In the United Kingdom, discount marking practices are subject to specific consumer protection legislation. The Consumer Rights Act 2015 and the Price Indications (Resale of Tickets) Act, alongside the Committees of Advertising Practice (CAP) codes administered by the Advertising Standards Authority (ASA), regulate how companies can legally advertise and present price reductions. A promotion claiming '50% off' must be referenced against a genuine, non-artificial prior selling price. This tool helps consumers independently verify claimed savings rather than blindly accepting a retailer's self-reported discount calculations — particularly valuable during major retail events where inflated reference prices are a well-documented industry concern.

The Three Core Discount Calculations

This versatile calculator addresses all three practical discount scenarios you will routinely encounter:

  • Percentage Off → Final Price: The classic retail scenario. You know the original price (e.g., £249) and the advertised discount percentage (e.g., 20%). The calculator immediately produces the final price (£199.20) and the monetary saving (£49.80).
  • Reverse Discount (What Percentage Was Applied?): You know both the original and sale price.
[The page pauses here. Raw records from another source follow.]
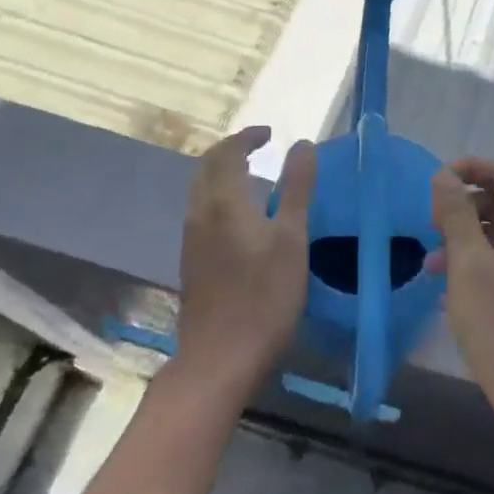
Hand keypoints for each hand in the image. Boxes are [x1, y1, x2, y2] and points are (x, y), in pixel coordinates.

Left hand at [175, 126, 317, 399]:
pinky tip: (241, 218)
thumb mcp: (291, 238)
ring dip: (223, 174)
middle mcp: (200, 215)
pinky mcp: (192, 264)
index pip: (226, 153)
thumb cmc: (264, 297)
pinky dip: (219, 198)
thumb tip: (302, 144)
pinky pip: (202, 213)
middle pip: (206, 169)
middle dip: (230, 151)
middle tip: (259, 148)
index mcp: (223, 203)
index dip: (246, 137)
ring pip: (201, 192)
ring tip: (253, 177)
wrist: (219, 359)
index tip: (270, 134)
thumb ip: (297, 188)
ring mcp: (191, 241)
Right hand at [429, 158, 493, 425]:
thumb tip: (445, 175)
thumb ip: (456, 215)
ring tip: (431, 266)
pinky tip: (452, 293)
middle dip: (463, 207)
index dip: (470, 168)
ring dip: (465, 240)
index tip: (435, 183)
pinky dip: (477, 266)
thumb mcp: (469, 265)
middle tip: (430, 228)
The calculator reverse-engineers the exact discount percentage applied. Invaluable for verifying that a retailer's claimed percentage reduction matches the actual mathematical reality.
  • Target Price → Required Discount: You want to pay a maximum of £180 for an item originally priced at £260. The calculator determines that you need to negotiate or find a 30.77% discount to reach your target price.
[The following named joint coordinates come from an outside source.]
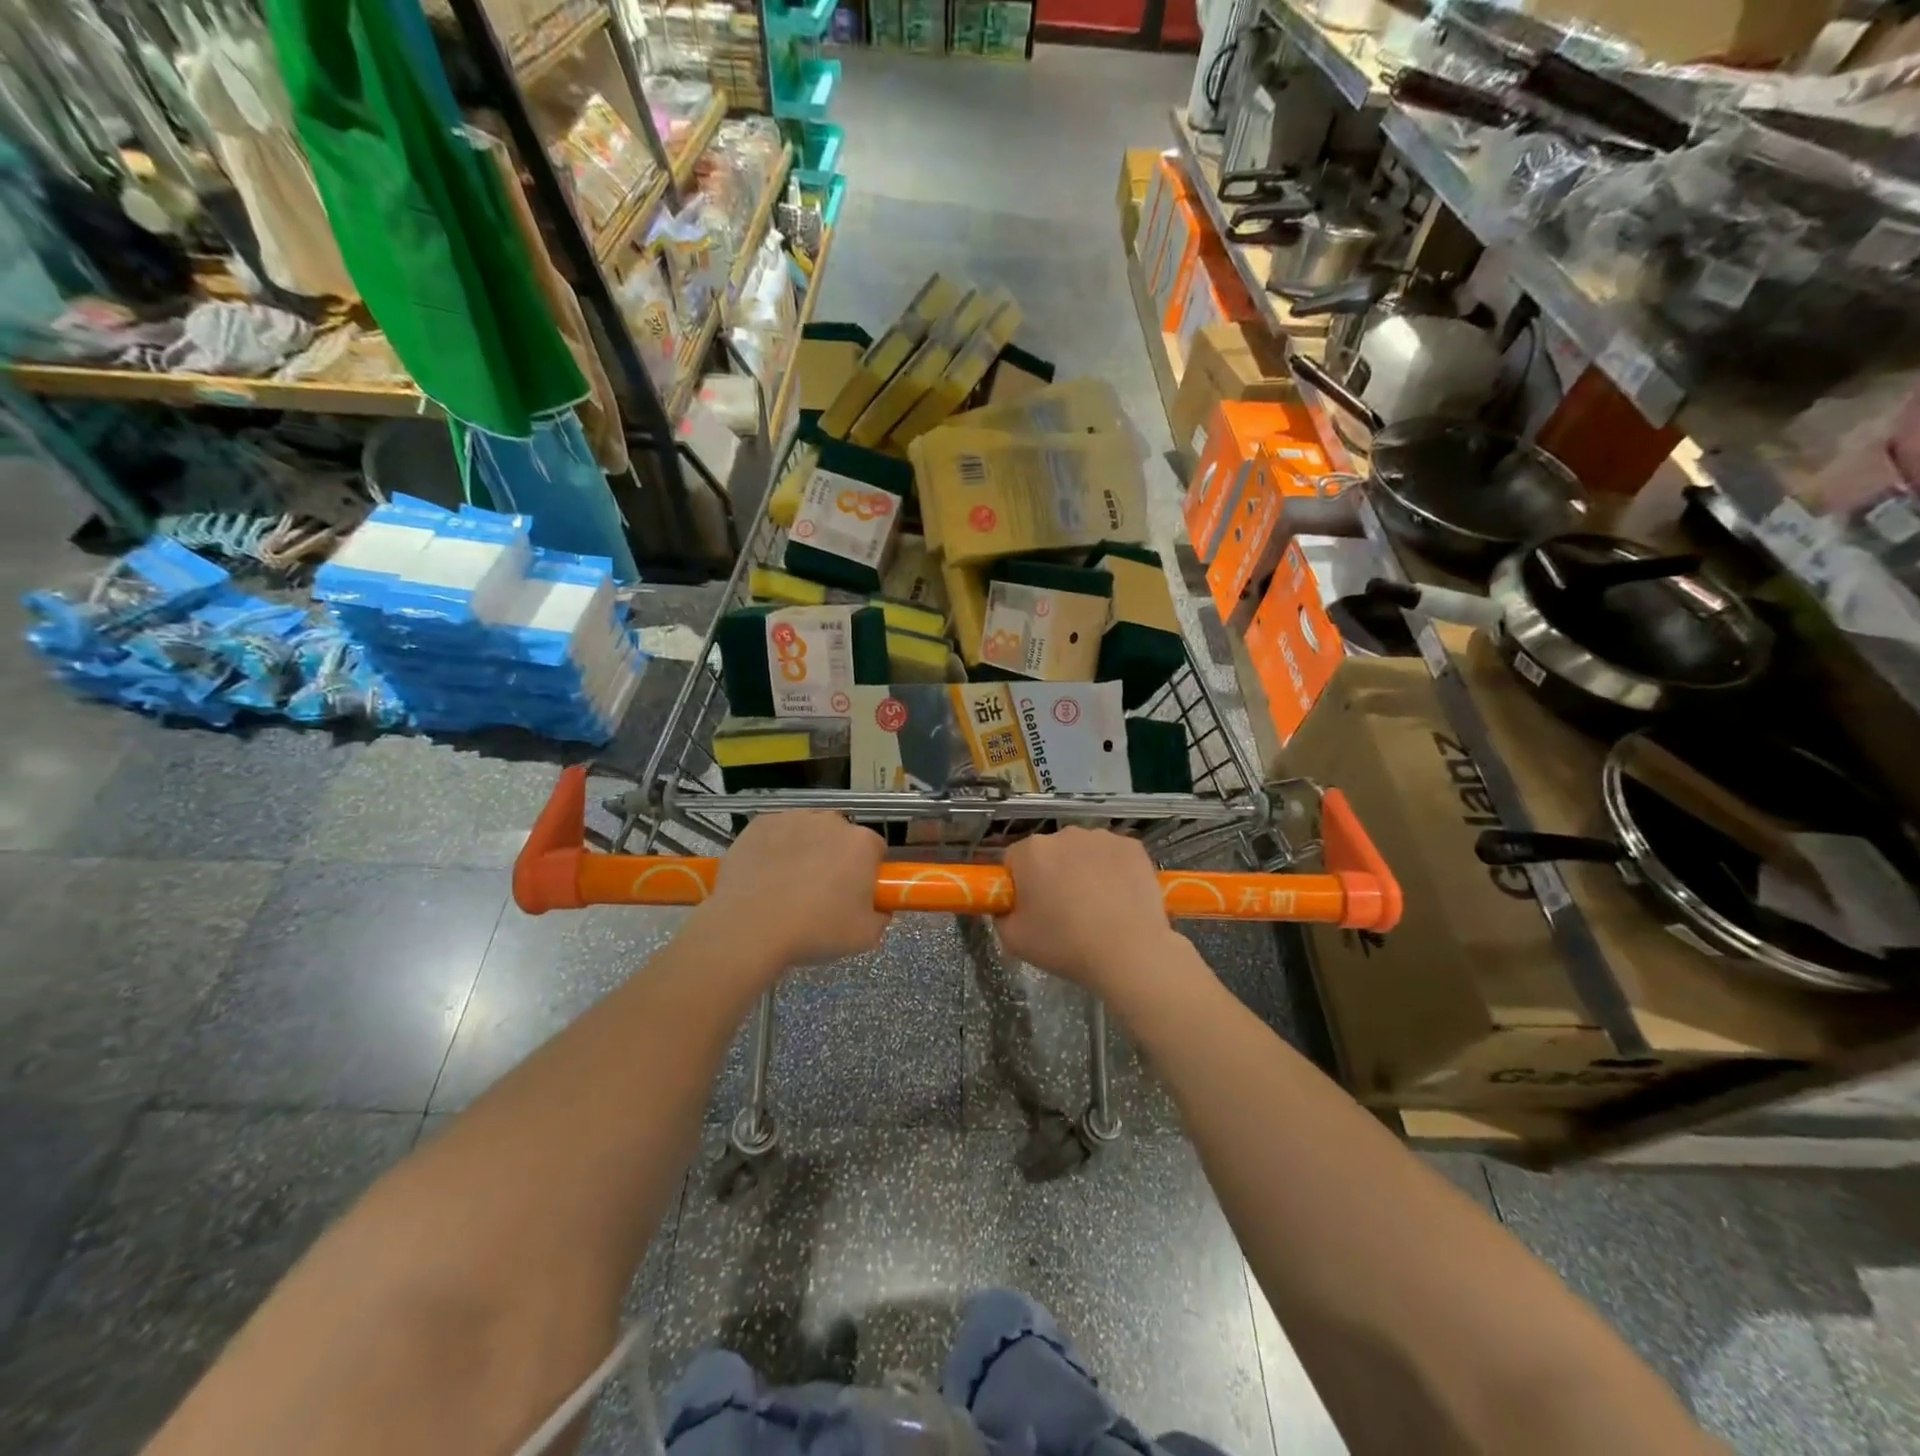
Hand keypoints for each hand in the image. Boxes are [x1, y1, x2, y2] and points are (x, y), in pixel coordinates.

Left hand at [700, 812, 888, 968]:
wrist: (749, 928)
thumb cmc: (814, 931)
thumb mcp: (864, 937)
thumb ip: (880, 917)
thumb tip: (878, 909)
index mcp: (862, 843)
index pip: (875, 850)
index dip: (867, 872)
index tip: (854, 894)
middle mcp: (831, 821)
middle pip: (841, 837)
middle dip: (836, 857)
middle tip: (821, 893)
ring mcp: (793, 818)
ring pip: (807, 832)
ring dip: (805, 850)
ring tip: (788, 886)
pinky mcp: (760, 823)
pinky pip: (776, 833)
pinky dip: (775, 849)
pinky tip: (765, 876)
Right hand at [998, 828, 1183, 994]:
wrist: (1130, 953)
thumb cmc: (1066, 945)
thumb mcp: (1013, 940)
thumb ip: (1001, 915)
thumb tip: (1009, 907)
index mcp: (1031, 851)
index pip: (1014, 860)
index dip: (1020, 884)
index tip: (1031, 908)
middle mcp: (1065, 834)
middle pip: (1050, 852)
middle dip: (1052, 873)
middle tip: (1063, 910)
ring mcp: (1102, 837)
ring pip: (1083, 851)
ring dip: (1084, 869)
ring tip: (1097, 907)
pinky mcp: (1133, 846)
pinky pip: (1113, 855)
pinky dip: (1113, 870)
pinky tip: (1120, 898)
Business Applications: Trade Discounts and VAT

For business users, this calculator is particularly valuable for procurement and invoicing accuracy:

  • VAT Sequence Matters: When applying a trade discount to a VAT-inclusive price, the sequence of calculations dramatically changes the outcome. Typically, VAT should be calculated on the post-discount net price, not the pre-discount price. Always confirm with your supplier whether quoted prices are inclusive or exclusive of VAT before applying discount percentages.
  • Cascading Discounts: A supplier offering '10% then 5%' is not mathematically equivalent to a flat 15% discount. A 10% discount on £100 = £90, then 5% off £90 = £85.50 — exactly £1.50 more expensive than a genuine flat 15% discount producing £85. This calculator handles compound discount sequences correctly.

⚠️ Inflated Reference Price Scams

The ASA and Trading Standards frequently investigate retailers who artificially inflate the 'was' reference price before marking it down to manufacture the appearance of a massive sale. A product must typically have been offered at the higher reference price for a meaningful period (at least 28 consecutive days in recent guidance) before the discount can be legally advertised. Always research the product's actual price history using tools like CamelCamelCamel (Amazon) or PriceSpy before assuming a sale is genuine.

Frequently Asked Questions

How do I calculate a percentage discount manually?
Multiply the original price by the discount percentage and divide by 100 to find the saving amount. Then subtract the saving from the original price to find the final price. For example, 20% off £150: (150 × 20) ÷ 100 = £30 saving; £150 − £30 = £120 final price.
Is 30% off the same as paying 70% of the original price?
Precisely yes. If you receive a 30% discount, you are paying the remaining 70% of the original listed price. Multiplying the original price by 0.70 (70%) directly produces the final sale price, which is mathematically identical to calculating 30% and subtracting it.
Do I pay VAT on the discounted price or the original price?
In the United Kingdom, VAT is legally calculated and applied on the actual transaction price — i.e., the discounted sale price after any promotional reductions are applied. You do not pay VAT on the original higher price when a genuine discount has been granted.
How do I calculate a discount percentage from two prices?
Subtract the sale price from the original price to find the saving. Then divide that saving by the original price and multiply by 100 to get the percentage. For example: Original £80, Sale price £60. Saving = £20. Percentage = (20 ÷ 80) × 100 = 25% discount.